### Materials provided
--------

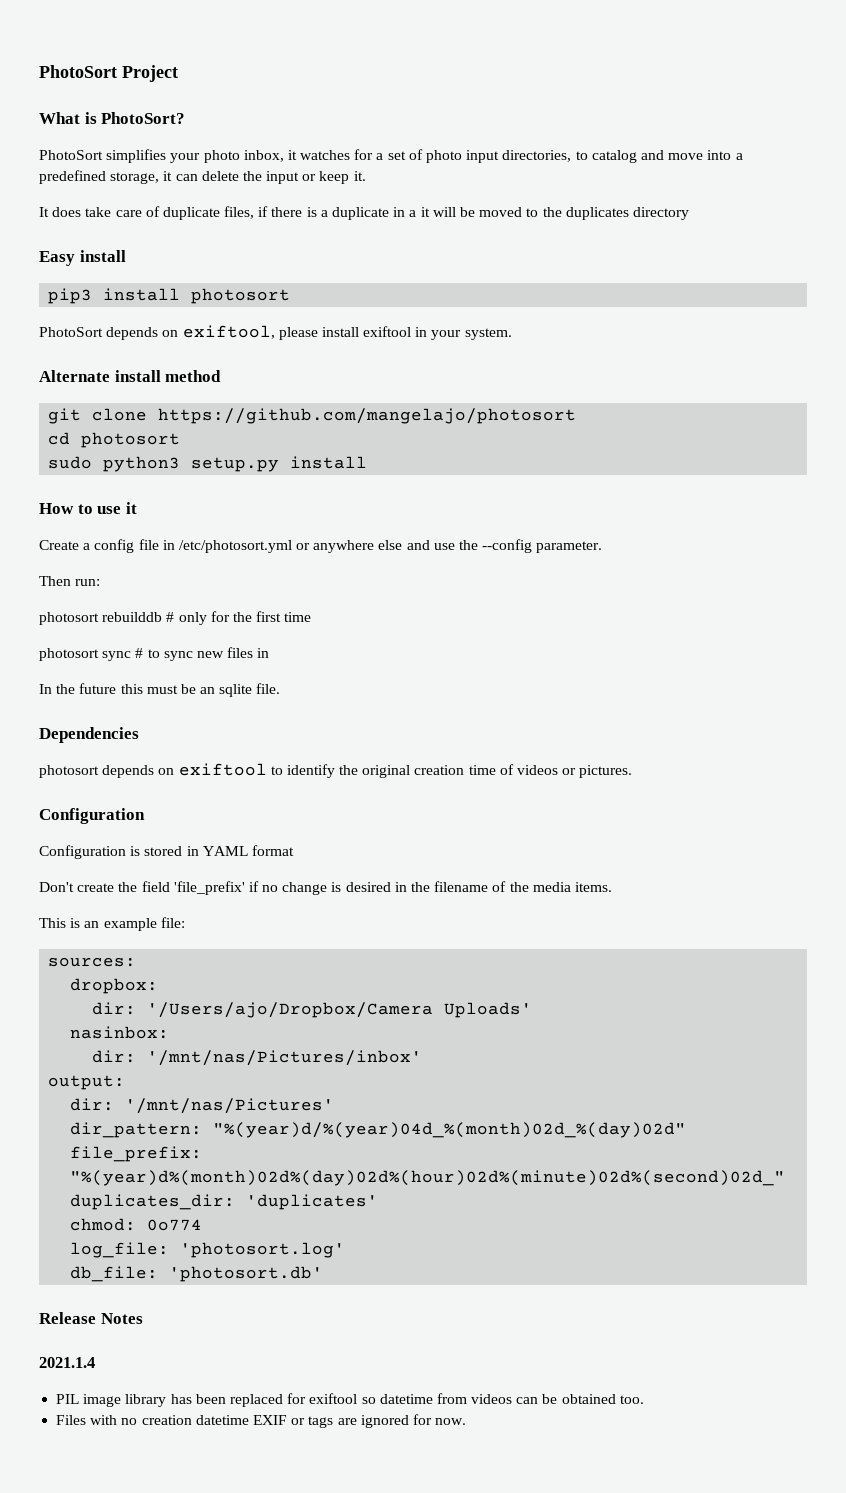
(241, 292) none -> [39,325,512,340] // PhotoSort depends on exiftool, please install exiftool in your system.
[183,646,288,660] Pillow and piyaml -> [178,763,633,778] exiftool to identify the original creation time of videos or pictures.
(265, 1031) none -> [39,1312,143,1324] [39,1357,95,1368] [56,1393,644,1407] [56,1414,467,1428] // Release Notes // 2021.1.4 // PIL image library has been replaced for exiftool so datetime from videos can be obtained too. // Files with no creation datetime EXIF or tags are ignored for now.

--------

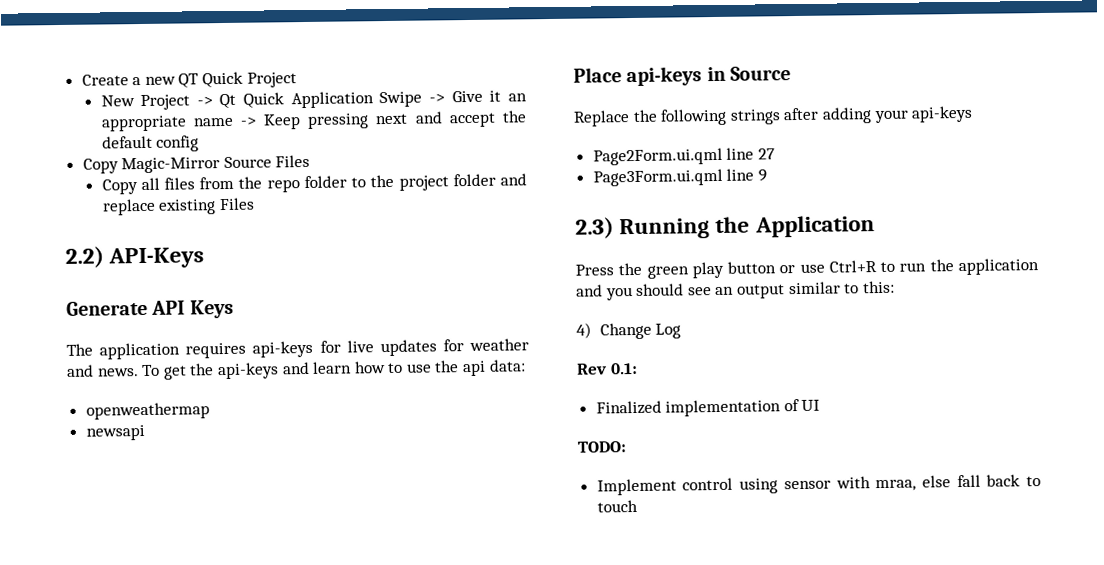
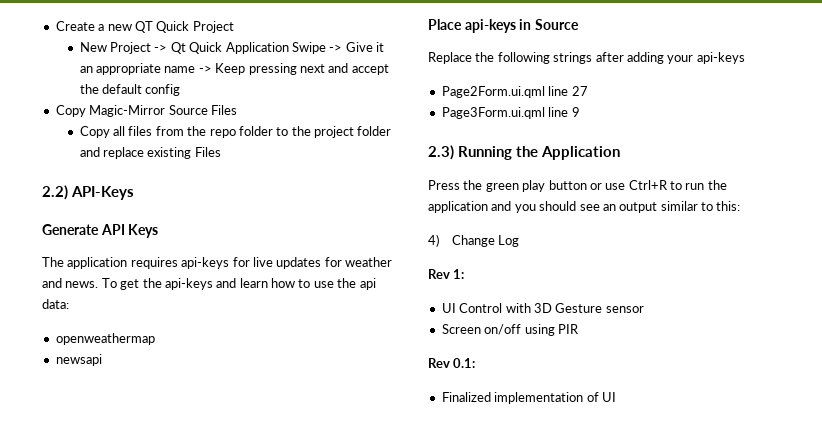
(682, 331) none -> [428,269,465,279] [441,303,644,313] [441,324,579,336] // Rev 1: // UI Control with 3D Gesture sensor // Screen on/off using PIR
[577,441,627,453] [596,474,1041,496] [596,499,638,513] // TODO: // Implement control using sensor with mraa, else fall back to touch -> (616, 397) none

--------

### Instructions to follow
From the data above, copy each line that has the string "videos".

### Written solution
[183,646,288,660] Pillow and piyaml -> [178,763,633,778] exiftool to identify the original creation time of videos or pictures.
(265, 1031) none -> [39,1312,143,1324] [39,1357,95,1368] [56,1393,644,1407] [56,1414,467,1428] // Release Notes // 2021.1.4 // PIL image library has been replaced for exiftool so datetime from videos can be obtained too. // Files with no creation datetime EXIF or tags are ignored for now.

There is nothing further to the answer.